Transmitting only the current page
is equivalent to transmitting a minimalist task configuration with only a URL (the current one).
Accessible modules
There is not much you can require. Here is the current whitelist:
You have access to classic ES6 globals plus node Buffer
class.
auditEngine.shutdown()
I encourage you to close properly the engine on shutdown. For instance:
process.once('SIGINT', function () {
console.log('Received SIGINT');
return gracefulShutdown(0);
});
////////
function gracefulShutdown(exitCode) {
// Destroying pools.
return auditEngine.shutdown().then(function() {
console.log('Pools drained');
process.exit(exitCode);
});
}
class: Audit
run
<function> Start auditing. Each url in error is tried two more times before being marked in error.
class: Scenario
Report
An audit or a scenario return a report with the following structure (which is essentially legacy).
count
<Object>
total
<Number> Aggregated number of tests
pass
<Number> Aggregated number of successes
error
<Number> Aggregated number of errors
warning
<Number> Aggregated number of warnings
notice
<Number> Aggregated number of notices
numElements
<Number> Aggregated number of HTML elements in all audited pages
urls
<[Array<URLResult>]> List of url results (one per url audited). Contains axe results.
root
<String> First URL that triggered the audit
URLResult
A URLResult contains axe results for one URL.
count
<Object>
total
<Number> Aggregated number of tests
pass
<Number> Aggregated number of successes
error
<Number> Aggregated number of errors
warning
<Number> Aggregated number of warnings
notice
<Number> Aggregated number of notices
numElements
<Number> Number of HTML elements in the page.
results
<[Array<[Violation]>]> List of violations (yes it contains only violations).
local
<String> Relative filepath to source code from public folder root.
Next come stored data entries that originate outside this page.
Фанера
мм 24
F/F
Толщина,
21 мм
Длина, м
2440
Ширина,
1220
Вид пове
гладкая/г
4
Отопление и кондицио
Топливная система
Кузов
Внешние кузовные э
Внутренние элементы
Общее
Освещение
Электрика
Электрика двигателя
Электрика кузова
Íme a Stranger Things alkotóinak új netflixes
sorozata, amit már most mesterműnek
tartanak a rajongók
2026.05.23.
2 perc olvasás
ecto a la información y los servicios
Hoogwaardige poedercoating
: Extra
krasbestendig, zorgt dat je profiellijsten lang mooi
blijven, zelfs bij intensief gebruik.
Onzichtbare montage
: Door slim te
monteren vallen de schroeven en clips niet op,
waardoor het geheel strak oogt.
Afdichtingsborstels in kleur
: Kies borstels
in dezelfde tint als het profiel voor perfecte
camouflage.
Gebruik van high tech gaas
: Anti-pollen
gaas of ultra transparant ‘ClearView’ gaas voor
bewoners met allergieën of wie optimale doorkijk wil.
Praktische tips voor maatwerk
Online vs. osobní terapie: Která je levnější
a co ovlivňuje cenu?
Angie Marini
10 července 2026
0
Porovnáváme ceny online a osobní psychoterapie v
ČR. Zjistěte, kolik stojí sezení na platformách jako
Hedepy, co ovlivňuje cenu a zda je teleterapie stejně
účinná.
Default: ''
.
image
<String> Relative filepath to screen capture from public folder root. Default: ''
.
exception
<String> Error message if this url failed during audition.
Violation
A violation represent an axe error on a specific node.
code
<String> Error label.
type
<String>. Fixed to error
.
message
<String> Error message.
selector
<[Array<String>]> List of HTML node elements.